Takotsubo syndrome (TTS), a form of non-ischaemic cardiomyopathy characterized by a peculiar pattern of transient left ventricular (LV) systolic dysfunction, has drawn increasing research interest in the last decade. While clinical and epidemiological features have been well characterized, the main pathophysiological mechanism of TTS remains largely unknown. Cardiovascular magnetic resonance (CMR) imaging is uniquely suited for the evaluation of patients with TTS. In addition to identifying the typical regional wall motion abnormalities, it allows for precise quantification of right ventricular and LV function, the assessment of additional abnormalities/complications (e.g. pericardial and/or pleural effusion, LV thrombi), and most importantly myocardial tissue characterization (myocardial oedema, inflammation, necrosis/fibrosis). Thus, CMR enables a comprehensive assessment of the entire spectrum of functional and structural changes that occur in patients with TTS. This chapter outlines the role of CMR in TTS and demonstrates that CMR provides important diagnostic information and allows for verifying all relevant functional and tissue criteria to establish or rule out the diagnosis of TTS.

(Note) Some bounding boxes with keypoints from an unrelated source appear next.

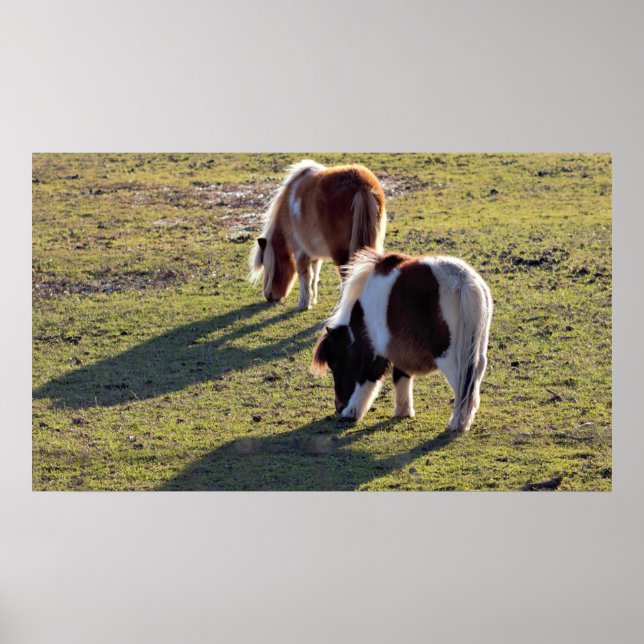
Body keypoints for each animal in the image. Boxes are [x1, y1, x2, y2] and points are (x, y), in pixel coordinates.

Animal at [249, 160, 387, 310]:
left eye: (266, 264)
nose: (269, 296)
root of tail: (361, 185)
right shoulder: (313, 253)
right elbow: (315, 275)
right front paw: (313, 300)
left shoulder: (300, 251)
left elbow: (304, 276)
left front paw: (303, 303)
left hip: (340, 253)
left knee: (346, 277)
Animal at [311, 249, 493, 433]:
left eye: (336, 363)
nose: (339, 406)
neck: (362, 312)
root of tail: (462, 280)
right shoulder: (401, 348)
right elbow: (401, 376)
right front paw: (403, 411)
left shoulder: (374, 352)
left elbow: (367, 379)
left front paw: (352, 413)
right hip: (476, 353)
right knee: (473, 383)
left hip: (449, 358)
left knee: (462, 386)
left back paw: (457, 423)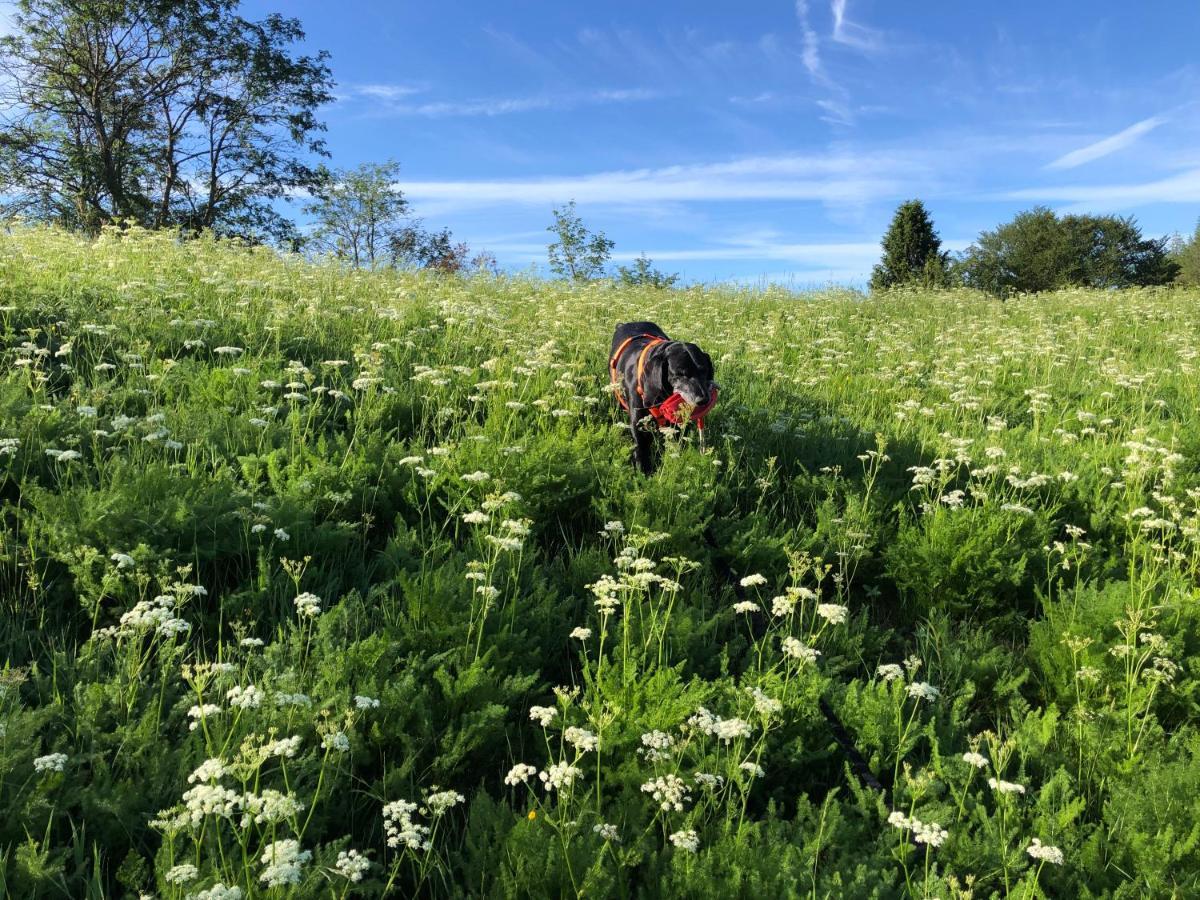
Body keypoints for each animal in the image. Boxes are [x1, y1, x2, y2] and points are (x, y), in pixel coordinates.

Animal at [604, 324, 715, 480]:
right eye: (680, 374)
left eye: (704, 370)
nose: (703, 400)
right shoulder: (638, 426)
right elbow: (641, 452)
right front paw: (644, 476)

Takotsubo综合征(TTS)是一种以短暂性左心室收缩功能障碍为特征的非缺血性心肌病,在过去十年中引起了越来越多的研究兴趣。虽然临床和流行病学特征已被很好地描述,但TTS的主要病理生理机制仍在很大程度上未知。心血管磁共振(CMR)成像是唯一适合评估TTS患者。除了识别典型的局部壁运动异常外,它还可以精确量化右心室和左室功能,评估其他异常/并发症(如心包和/或胸腔积液,左室血栓),最重要的是心肌组织特征(心肌水肿、炎症、坏死/纤维化)。因此,CMR能够全面评估TTS患者发生的全谱功能和结构变化。本章概述了CMR在TTS中的作用,并证明CMR提供了重要的诊断信息,并允许验证所有相关的功能和组织标准,以确定或排除TTS的诊断。
本文章由计算机程序翻译,如有差异,请以英文原文为准。